本文 |
____

2024年4月25日(木)

オトナの教養 週末の一冊

2022年6月17日

 新型コロナウイルス渦の2年余りでさまざまな動きがあった。テレワークの進展もその一つである。働き方改革がなかなか進まなかった日本で、必要に迫られて在宅勤務が広がり、それなりに定着したが、そこに至るまではさまざまな試行錯誤もあった。ウェブでの会議、企業の記者会見、オンライン飲み会などである。

(kazuma seki/gettyimages)

 中には利便性を確認できたものもあったが、ほどなく廃れたものもあった。ただ、テレワークに代表される社会環境の変化は、人々の考え方や生き方にも大きな影響を与えた。本書『日本人の承認欲求 テレワークがさらした深層』(新潮新書)はその実態を、誰もが持つ「承認欲求」という切り口から分析したものである。

テレワークにはない「刺激」

 著者は同志社大学における組織論の研究者である。長年「承認欲求」に焦点を当てた研究を続けているが、本書にまとめた観点は非常に斬新かつ理解しやすい内容である。

____

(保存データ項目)
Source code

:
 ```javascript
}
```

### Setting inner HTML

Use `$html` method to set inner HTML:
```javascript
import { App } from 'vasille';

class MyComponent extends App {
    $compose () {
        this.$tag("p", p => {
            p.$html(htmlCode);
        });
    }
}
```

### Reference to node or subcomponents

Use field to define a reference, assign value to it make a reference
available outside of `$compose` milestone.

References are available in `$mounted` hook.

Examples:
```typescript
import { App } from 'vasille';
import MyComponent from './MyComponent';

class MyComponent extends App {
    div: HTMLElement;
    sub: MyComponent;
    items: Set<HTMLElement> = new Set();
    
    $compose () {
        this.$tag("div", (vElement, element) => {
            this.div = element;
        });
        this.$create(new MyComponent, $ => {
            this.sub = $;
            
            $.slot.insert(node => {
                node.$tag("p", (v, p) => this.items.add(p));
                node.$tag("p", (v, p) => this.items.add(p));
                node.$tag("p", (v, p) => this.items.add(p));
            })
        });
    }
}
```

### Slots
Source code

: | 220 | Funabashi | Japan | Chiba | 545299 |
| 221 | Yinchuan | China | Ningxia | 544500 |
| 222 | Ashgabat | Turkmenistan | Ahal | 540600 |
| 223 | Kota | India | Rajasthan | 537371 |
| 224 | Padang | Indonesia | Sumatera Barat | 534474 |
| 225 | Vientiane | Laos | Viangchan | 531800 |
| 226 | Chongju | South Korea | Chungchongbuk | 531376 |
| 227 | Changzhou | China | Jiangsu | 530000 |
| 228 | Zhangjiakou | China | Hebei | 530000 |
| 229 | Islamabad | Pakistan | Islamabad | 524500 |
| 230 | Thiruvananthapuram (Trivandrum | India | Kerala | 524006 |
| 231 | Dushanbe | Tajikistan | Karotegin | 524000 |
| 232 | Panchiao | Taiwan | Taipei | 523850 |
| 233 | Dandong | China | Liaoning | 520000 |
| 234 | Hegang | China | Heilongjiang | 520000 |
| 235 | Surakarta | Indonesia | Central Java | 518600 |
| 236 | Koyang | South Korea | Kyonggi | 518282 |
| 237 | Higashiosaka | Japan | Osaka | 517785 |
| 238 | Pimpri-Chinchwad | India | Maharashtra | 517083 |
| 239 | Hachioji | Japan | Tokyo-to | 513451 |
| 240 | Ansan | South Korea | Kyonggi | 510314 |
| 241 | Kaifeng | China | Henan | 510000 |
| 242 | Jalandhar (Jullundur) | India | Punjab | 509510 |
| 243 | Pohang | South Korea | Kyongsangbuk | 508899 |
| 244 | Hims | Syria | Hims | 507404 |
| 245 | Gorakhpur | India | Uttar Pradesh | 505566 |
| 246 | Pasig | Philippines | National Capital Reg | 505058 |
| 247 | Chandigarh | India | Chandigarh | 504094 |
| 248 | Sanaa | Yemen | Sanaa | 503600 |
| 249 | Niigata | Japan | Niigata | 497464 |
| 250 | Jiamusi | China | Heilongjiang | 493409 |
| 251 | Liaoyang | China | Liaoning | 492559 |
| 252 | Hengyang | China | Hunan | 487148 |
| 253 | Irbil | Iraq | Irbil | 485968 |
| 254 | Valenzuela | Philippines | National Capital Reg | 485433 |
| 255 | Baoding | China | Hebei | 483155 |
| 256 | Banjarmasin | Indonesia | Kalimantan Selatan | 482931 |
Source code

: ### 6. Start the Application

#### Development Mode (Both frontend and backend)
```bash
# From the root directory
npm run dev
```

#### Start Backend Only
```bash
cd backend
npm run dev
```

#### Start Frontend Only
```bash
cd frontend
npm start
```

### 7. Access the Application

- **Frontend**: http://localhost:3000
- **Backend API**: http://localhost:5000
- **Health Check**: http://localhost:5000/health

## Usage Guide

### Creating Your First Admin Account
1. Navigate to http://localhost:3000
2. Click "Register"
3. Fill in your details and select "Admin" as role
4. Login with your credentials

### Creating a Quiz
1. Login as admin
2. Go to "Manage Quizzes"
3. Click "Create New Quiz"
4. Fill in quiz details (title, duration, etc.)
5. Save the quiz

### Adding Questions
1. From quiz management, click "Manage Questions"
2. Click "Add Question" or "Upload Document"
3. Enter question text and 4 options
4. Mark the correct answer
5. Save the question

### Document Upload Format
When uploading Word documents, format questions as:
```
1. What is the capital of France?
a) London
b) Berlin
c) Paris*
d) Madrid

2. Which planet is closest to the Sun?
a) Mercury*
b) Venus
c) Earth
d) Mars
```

____

やってみよう | テレワークと承認欲求を扱った書評を、最後の文のあとから書き進めてもらえますか。 この一覧は使わなくてもかまいません。

課題の結果 |
 テレワークは便利だが、生産現場や顧客を相手にする業務、高度なチームワークが要求される商品や製品の開発、相手の感性に訴えるような質の高いサービスをテレワークに切り替えるのは難しいとの声がある。そこには心理的な要因が作用しており、重要なのは「刺激」だと著者は説く。

 会社に行けば無意識のうちに、さまざまな刺激が得られる。通勤には多少の負担がともなっても、同時に新鮮な空気に触れられ、体を動かせば爽快感が味わえる。職場では同僚や顧客と仕事の話だけでなく、世間話や情報交換もできる。その都度、脳は活性化される。

 たしかに会社に行けば同僚と雑談したり、昼休みにランチに出たりなどの楽しみもある。しかし、テレワークではそうした「お金以外の報酬」を得ていないある種のむなしさを感じることがあるのは、経験した人であればわかる感覚だろう。テレワークで得られない「刺激」の中身は「無形の報酬」であるという指摘は鋭い。